|
XML documents can contain foreign characters like Norwegian æøå,
or french êèé.
To let your XML parser understand these characters, you should
save your XML documents as Unicode.
Windows 95/98 Notepad
Windows 95/98 Notepad cannot save files in Unicode format.
You can use Notepad to edit and save XML documents that contain
foreign characters (like Norwegian or French æøå and êèé),
<?xml version="1.0"?>
<note>
<from>Jani</from>
<to>Tove</to>
<message>Norwegian: æøå. French: êèé</message>
</note>
But if you save the file and open it
with IE 5.0, you will get an ERROR MESSAGE.

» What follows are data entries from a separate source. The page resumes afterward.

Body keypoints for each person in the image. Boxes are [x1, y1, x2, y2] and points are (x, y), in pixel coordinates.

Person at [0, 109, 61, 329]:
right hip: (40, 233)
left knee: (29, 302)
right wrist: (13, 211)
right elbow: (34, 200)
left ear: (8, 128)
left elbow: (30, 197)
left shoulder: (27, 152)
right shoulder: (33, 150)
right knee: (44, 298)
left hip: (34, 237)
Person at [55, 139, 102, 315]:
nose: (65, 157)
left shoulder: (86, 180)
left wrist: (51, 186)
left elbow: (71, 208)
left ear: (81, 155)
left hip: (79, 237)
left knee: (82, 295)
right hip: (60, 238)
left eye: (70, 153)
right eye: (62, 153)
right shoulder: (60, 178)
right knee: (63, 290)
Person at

Windows 95/98 Notepad with Encoding
Windows 95/98 Notepad files must be saved with an encoding
attribute.
To avoid this error you can add an encoding attribute to your
XML declaration, but you cannot use Unicode.
This encoding (open
it with IE 5.0), will NOT give an error message:
<?xml version="1.0" encoding="windows-1252"?>
This encoding (open
it with IE 5.0), will NOT give an error message:
<?xml version="1.0" encoding="ISO-8859-1"?>
This encoding (open
it with IE 5.0), WILL give an error message:
<?xml version="1.0" encoding="UTF-8"?>
This encoding (open
it with IE 5.0), WILL give an error message:
<?xml version="1.0" encoding="UTF-16"?>
Windows 2000 Notepad
Windows 2000 Notepad can save files as Unicode.

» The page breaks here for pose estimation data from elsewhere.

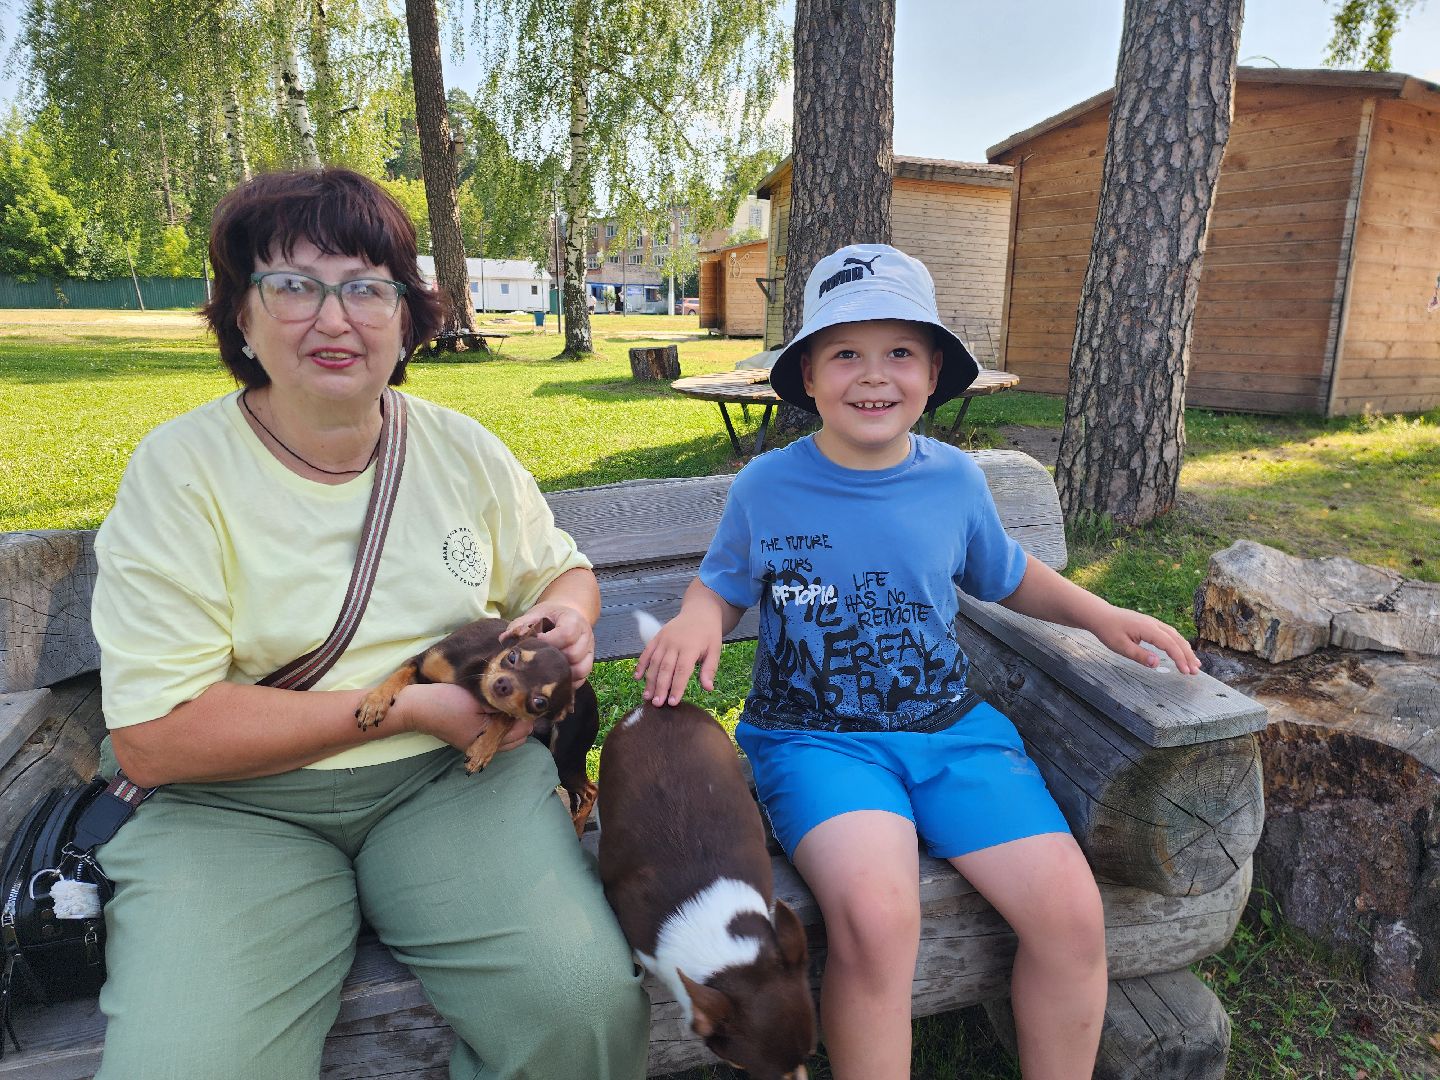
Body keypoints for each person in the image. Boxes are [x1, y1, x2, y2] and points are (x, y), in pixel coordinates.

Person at [88, 168, 649, 1080]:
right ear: (241, 316)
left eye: (364, 288)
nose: (334, 318)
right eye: (293, 286)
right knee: (188, 1063)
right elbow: (152, 740)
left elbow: (558, 569)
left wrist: (568, 615)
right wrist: (410, 709)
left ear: (406, 316)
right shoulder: (180, 473)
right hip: (235, 808)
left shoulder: (462, 448)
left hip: (451, 785)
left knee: (579, 1010)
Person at [635, 244, 1201, 1080]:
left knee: (1072, 917)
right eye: (845, 354)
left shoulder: (956, 482)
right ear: (808, 376)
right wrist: (694, 619)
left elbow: (1008, 576)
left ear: (934, 373)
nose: (873, 376)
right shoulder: (766, 486)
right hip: (817, 744)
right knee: (878, 919)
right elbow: (721, 586)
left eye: (899, 351)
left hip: (953, 735)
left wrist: (1102, 615)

The Notepad editor in Windows 2000 supports Unicode. If you
select to save this XML file as Unicode (note that the document
does not contain any encoding attribute):
<?xml version="1.0"?>
<note>
<from>Jani</from>
<to>Tove</to>
<message>Norwegian: æøå. French: êèé</message>
</note>
you can open it with IE 5.0, WITHOUT getting an error
message.
Windows 2000 Notepad with Encoding
Windows 2000 Notepad files saved as Unicode use "UTF-16"
encoding.
If you add an encoding attribute to XML files saved as Unicode,
windows encoding values will generate an error.
This encoding (open
it with IE 5.0), WILL give an error message:
<?xml version="1.0" encoding="windows-1252"?>
This encoding (open
it with IE 5.0), WILL give an error message:
<?xml version="1.0" encoding="ISO-8859-1"?>
This encoding (open
it with IE 5.0), WILL give an error message:
<?xml version="1.0" encoding="UTF-8"?>
This encoding (open
it with IE 5.0), will NOT give an error message:
<?xml version="1.0" encoding="UTF-16"?>
Error Messages
If you try to load an XML document into Internet Explorer 5, you
can get two different errors indicating encoding problems:
An invalid character was found in text content.

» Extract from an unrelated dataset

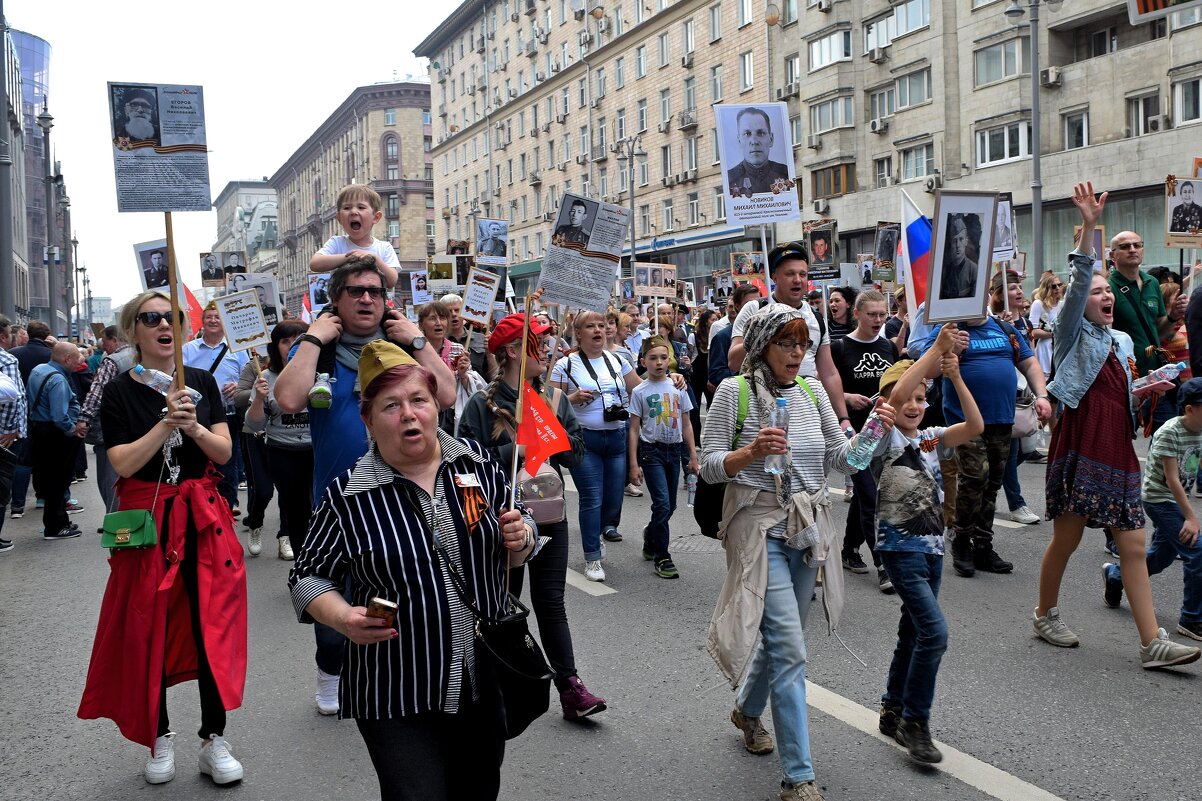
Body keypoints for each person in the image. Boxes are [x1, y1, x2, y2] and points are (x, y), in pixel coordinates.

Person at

You will get this error message if a character in the XML
document does not match the encoding attribute. Normally you
will get this error message if your XML document contains
"foreign" characters, and the file was saved with a single-byte
encoding editor like Notepad, and no encoding attribute was
specified.
Switch from current encoding to specified encoding not
supported.
You will get this error message if your file was saved as
Unicode/UTF-16 but the encoding attribute specified a
single-byte encoding like Windows-1252, ISO-8859-1 or UTF-8. You
can also get this error message if your document was saved with
single-byte encoding, but the encoding attribute specified a
double-byte encoding like UTF-16.
Conclusion
The conclusion is that the encoding attribute has to specify the
encoding used when the document was saved. My best advice to
avoid errors is this:
Always save XML files as Unicode, without any encoding
information.
Use an editor that supports Unicode (Windows 2000 Notepad does)
and always skip the encoding attribute.
|